# Directions for this task:
From the records below, please return each line that holds the word "with".

Saved entries:
*-*-*

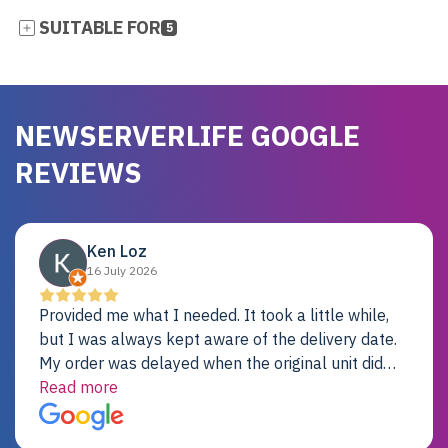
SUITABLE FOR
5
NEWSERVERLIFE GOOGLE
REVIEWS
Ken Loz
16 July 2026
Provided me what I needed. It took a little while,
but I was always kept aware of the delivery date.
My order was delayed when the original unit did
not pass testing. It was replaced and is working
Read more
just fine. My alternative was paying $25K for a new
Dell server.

*-*-*

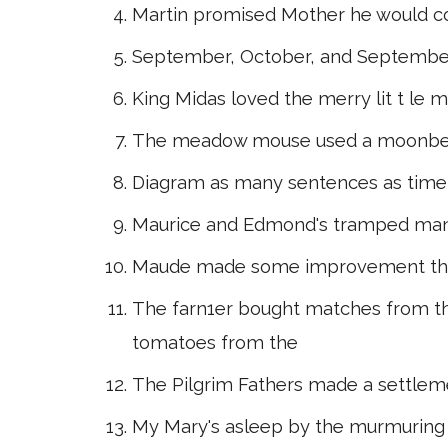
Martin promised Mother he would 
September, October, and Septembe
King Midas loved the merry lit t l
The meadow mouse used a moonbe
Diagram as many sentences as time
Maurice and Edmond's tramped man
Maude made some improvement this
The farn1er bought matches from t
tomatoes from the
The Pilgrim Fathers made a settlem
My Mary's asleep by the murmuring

*-*-*

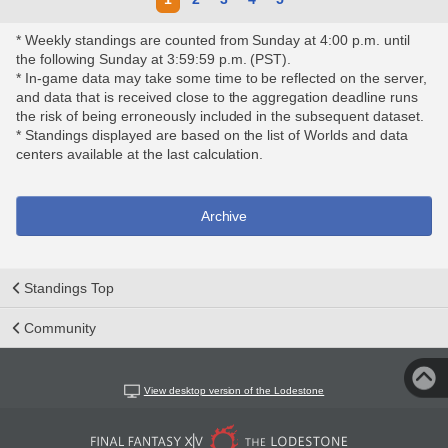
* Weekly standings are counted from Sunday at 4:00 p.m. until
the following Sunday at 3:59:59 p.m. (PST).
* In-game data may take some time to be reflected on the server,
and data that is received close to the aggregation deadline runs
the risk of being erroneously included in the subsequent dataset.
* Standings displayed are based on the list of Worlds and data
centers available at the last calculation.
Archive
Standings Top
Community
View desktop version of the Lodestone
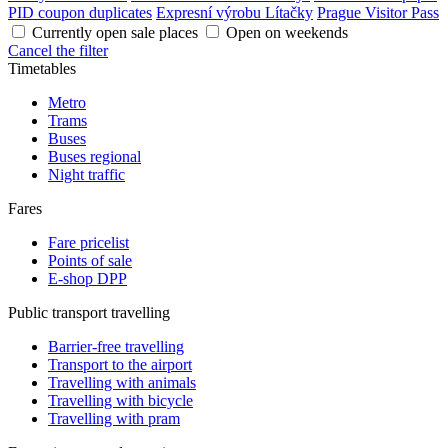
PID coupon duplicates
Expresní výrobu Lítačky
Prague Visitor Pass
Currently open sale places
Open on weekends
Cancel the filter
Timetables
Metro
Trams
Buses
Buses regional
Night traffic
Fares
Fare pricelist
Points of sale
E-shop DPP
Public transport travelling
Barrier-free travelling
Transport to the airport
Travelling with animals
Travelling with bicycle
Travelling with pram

*-*-*

# Response to the exercise:
Travelling with animals
Travelling with bicycle
Travelling with pram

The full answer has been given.